WHAT THE TASK REQUIRES:
Each line below with the string "socioeconomic" should be copied.
══ RECORDS FOR THE EXERCISE
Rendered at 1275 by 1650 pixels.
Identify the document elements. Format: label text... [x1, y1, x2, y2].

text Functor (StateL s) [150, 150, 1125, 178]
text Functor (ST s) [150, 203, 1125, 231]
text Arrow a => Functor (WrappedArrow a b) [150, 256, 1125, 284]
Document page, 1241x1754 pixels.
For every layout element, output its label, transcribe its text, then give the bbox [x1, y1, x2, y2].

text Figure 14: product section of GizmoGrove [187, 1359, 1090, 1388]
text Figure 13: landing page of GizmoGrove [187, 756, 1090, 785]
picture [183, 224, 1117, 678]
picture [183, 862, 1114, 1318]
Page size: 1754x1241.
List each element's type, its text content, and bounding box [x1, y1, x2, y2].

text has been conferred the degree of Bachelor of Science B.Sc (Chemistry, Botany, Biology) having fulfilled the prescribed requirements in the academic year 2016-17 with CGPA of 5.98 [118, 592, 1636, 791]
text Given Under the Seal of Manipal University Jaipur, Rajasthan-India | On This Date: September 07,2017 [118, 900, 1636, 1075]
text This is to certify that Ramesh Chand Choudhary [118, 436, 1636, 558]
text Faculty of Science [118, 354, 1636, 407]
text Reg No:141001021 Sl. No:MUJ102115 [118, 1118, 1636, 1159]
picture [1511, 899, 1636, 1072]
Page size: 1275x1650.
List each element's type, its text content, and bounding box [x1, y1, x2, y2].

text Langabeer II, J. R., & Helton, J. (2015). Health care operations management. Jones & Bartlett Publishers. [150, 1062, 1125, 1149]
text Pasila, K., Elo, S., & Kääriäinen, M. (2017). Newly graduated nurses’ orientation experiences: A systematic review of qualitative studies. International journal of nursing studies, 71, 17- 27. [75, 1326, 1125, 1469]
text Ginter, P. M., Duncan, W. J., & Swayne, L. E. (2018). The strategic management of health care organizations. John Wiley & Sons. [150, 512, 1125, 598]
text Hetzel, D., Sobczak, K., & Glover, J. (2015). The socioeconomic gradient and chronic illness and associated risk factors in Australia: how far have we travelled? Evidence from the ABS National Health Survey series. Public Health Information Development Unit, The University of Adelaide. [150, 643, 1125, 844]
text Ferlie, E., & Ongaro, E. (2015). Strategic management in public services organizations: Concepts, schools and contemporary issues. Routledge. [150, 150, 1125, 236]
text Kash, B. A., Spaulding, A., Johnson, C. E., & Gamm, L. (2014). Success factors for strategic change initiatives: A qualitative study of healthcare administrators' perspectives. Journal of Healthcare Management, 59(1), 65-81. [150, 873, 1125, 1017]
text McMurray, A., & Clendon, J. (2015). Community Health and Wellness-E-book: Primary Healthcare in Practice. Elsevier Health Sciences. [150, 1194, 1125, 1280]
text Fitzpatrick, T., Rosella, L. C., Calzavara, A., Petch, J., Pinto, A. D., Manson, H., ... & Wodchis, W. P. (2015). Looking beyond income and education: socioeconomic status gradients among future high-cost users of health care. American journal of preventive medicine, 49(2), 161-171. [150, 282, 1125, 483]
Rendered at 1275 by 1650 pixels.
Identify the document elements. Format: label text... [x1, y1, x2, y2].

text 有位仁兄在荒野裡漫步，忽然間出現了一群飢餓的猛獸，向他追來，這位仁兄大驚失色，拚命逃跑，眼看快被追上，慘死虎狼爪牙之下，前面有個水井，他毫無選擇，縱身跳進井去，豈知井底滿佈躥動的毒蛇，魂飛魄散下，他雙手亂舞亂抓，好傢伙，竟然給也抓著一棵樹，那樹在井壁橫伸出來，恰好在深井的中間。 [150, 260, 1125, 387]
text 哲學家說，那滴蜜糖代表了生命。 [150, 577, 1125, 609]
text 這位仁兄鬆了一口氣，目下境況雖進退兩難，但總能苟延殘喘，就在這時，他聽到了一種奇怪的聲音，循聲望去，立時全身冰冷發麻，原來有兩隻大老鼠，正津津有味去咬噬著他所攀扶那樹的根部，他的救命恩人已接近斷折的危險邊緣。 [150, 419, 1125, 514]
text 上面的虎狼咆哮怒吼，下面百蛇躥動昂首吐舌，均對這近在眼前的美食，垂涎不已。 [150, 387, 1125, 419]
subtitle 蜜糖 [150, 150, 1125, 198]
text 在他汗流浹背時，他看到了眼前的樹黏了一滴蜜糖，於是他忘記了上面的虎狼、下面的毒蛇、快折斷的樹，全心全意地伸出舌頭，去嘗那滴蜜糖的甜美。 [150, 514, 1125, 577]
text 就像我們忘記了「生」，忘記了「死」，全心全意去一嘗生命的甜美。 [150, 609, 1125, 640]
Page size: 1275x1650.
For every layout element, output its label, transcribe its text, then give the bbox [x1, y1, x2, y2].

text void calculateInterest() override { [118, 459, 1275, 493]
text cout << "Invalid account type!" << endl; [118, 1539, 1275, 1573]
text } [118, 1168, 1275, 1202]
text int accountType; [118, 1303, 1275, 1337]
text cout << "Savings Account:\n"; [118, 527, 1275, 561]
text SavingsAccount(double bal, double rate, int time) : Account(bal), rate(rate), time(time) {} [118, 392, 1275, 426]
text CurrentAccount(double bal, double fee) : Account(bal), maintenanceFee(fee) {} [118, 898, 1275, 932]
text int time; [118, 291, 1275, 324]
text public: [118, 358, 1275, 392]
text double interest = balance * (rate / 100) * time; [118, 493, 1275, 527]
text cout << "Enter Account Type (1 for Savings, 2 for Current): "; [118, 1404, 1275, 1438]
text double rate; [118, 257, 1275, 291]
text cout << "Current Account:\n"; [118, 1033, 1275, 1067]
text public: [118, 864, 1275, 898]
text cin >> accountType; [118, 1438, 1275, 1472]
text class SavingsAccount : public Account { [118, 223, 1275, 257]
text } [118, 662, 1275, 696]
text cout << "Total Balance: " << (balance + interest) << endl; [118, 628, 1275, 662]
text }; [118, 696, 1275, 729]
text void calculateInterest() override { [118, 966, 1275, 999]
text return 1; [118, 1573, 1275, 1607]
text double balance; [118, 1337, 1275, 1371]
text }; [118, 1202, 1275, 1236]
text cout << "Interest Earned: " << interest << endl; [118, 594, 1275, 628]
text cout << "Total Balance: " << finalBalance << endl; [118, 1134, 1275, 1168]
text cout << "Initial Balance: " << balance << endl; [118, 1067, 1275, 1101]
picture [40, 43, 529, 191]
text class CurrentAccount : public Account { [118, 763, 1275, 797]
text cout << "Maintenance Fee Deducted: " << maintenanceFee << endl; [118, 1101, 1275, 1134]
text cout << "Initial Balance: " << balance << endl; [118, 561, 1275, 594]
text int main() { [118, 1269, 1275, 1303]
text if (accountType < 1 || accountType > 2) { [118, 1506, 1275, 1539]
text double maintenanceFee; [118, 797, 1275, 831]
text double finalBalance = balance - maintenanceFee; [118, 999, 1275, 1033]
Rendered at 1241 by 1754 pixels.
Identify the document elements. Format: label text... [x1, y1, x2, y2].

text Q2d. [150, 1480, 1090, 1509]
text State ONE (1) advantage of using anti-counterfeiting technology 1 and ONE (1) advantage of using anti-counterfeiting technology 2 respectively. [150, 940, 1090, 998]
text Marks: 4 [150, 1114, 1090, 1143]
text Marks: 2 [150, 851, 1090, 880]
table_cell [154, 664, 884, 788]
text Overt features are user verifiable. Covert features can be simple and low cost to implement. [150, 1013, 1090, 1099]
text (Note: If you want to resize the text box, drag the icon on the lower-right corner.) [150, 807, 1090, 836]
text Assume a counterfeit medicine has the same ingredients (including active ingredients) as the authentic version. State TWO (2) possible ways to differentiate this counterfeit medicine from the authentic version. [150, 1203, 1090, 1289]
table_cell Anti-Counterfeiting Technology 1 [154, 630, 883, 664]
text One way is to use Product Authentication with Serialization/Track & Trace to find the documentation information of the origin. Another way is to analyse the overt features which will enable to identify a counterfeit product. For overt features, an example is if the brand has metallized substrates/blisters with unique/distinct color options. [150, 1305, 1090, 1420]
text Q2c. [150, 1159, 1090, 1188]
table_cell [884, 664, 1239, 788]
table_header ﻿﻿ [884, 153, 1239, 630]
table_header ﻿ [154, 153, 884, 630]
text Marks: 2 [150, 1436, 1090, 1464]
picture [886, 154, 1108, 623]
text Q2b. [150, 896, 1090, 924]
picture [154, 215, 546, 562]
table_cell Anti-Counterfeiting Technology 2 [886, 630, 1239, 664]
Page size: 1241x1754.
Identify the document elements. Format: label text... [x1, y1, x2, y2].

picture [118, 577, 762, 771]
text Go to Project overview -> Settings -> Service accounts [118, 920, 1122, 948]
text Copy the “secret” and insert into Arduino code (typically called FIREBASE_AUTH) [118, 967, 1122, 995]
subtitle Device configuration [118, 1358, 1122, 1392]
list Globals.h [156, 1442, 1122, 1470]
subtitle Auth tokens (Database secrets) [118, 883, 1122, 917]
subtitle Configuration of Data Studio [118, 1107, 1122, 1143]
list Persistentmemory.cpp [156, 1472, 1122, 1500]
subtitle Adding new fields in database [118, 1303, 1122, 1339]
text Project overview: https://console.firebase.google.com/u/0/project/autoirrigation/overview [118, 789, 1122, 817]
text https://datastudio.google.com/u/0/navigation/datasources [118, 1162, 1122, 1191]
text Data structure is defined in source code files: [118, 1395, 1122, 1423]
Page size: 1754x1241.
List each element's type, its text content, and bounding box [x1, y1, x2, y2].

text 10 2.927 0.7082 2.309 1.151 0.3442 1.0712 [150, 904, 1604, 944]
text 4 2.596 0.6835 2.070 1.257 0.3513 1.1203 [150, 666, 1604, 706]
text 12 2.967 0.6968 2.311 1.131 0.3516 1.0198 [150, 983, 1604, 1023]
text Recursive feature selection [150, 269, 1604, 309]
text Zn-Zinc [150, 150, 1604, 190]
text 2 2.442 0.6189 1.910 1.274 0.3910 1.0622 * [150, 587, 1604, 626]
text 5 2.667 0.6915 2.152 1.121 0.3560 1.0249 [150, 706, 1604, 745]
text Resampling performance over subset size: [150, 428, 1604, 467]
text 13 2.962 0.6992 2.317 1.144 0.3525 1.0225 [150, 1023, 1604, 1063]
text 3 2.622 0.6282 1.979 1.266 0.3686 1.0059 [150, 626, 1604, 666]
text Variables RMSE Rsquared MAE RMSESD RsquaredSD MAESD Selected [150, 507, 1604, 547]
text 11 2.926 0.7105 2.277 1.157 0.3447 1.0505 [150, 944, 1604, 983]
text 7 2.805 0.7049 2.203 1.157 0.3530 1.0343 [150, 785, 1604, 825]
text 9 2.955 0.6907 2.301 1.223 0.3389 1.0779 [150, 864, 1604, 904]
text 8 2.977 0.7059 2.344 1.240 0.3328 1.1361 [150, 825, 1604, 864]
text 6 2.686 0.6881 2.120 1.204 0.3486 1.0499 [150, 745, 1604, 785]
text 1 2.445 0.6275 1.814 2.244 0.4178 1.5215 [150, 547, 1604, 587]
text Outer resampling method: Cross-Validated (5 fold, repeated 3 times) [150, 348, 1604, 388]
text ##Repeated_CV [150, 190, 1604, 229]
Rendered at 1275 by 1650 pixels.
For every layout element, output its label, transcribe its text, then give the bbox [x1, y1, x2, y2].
════
SOLVED PROBLEM:
text Hetzel, D., Sobczak, K., & Glover, J. (2015). The socioeconomic gradient and chronic illness and associated risk factors in Australia: how far have we travelled? Evidence from the ABS National Health Survey series. Public Health Information Development Unit, The University of Adelaide. [150, 643, 1125, 844]
text Fitzpatrick, T., Rosella, L. C., Calzavara, A., Petch, J., Pinto, A. D., Manson, H., ... & Wodchis, W. P. (2015). Looking beyond income and education: socioeconomic status gradients among future high-cost users of health care. American journal of preventive medicine, 49(2), 161-171. [150, 282, 1125, 483]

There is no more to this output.